Our marriage got so much better after that. We were still trying, of course. Tom wasn’t about to give up sex with purpose. He was still deeply involved in the comings and goings of my menstrual cycle, but he was deeply involved in other things, too. He even took up cooking.
“My father didn’t even know where the kitchen was. I want to cook for you when I can,” he’d said when I saw him brandishing our best cutting knife.
“But what if you burn your hands?” I asked seriously.
“What if I do? Shall I cover them in mineral wool? Wear glass jars on them instead of mittens?”
“I mean, perhaps?”
He wasn’t half bad in the kitchen, but going out together was even more fun. We explored our city like we had when we were dating. The theater, drinks with friends, sometimes his, sometimes mine, though rarely mixing them together. I still went out with Marianne, and while I could not accept offers of Eiffel Towers in pants, I no longer wanted to. When Tom let himself have fun, he was one of the best people to have by you
r side. We got a box at the opera for the season. We went to see Jackie Robinson play for the Brooklyn Dodgers, even bringing William and Amelia with us. “Are you sure you’d like to come?” I’d asked in utter shock, to which she’d answered, “I’m an elitist, Rina. Not a racist.” And I’d smiled from ear to ear as she’d cheered Robinson on as the Dodgers trounced the Cincinnati Reds five to one.

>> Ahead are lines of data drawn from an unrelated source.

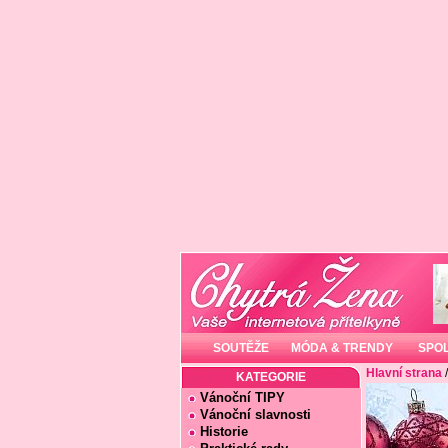
SOUTĚŽE
MÓDA & TRENDY
SPO
Hlavní strana
KATEGORIE
Vánoční TIPY
Vánoční slavnosti
Historie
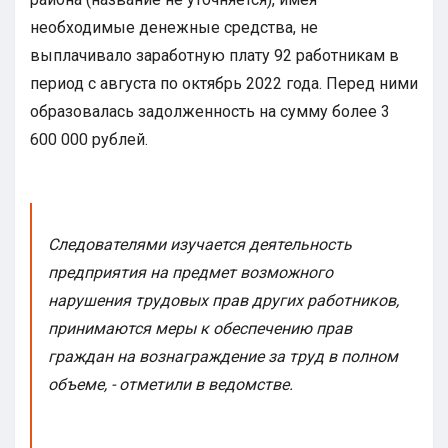
необходимые денежные средства, не
выплачивало заработную плату 92 работникам в
период с августа по октябрь 2022 года. Перед ними
образовалась задолженность на сумму более 3
600 000 рублей.
Следователями изучается деятельность
предприятия на предмет возможного
нарушения трудовых прав других работников,
принимаются меры к обеспечению прав
граждан на вознаграждение за труд в полном
объеме, - отметили в ведомстве.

“Now, that Jackie is the elite. And those Midwesterners are still quite awful at everything, I see,” Amelia had said as their driver came to pick us up.
After baseball, Tom suggested golf. That year we went to see Louise Suggs win the New York Weathervane and Skip Alexander win the Empire State Open. We met people who had nothing to do with Lenox Hill and did the ultimate in leisure, alternating drinking and golfing at Saint Andrew’s. We even took an extended vacation, Tom’s first in two years. We went to see elephants in Kenya and Tom didn’t work for two full weeks, though he did cap off the trip with four days performing surgeries in a rural hospital.
“These children need me more than the children in New York,” he’d said as he returned to our villa with tired, bloodshot eyes.
“Shall we stay?” I’d asked, fully believing that we could be happy there. We could be happy anywhere, as long as we were together.
“New York calls,” he’d said. “She always does.”
And she did.
But it was a wonderful New York. We had separate careers, separate friends, but we mixed so well together in the second year of marriage. Perhaps not his sperm and my eggs, but us. And I’d gotten married for us, not for babies. If I had to be completely honest, having children didn’t interest me past the fact that biologically, it did seem to be the correct thing to do, and it was the world’s constant refrain for women, especially as we crept into the 1950s. I’ll like my own baby, I told myself. All women did. And wasn’t I like all women?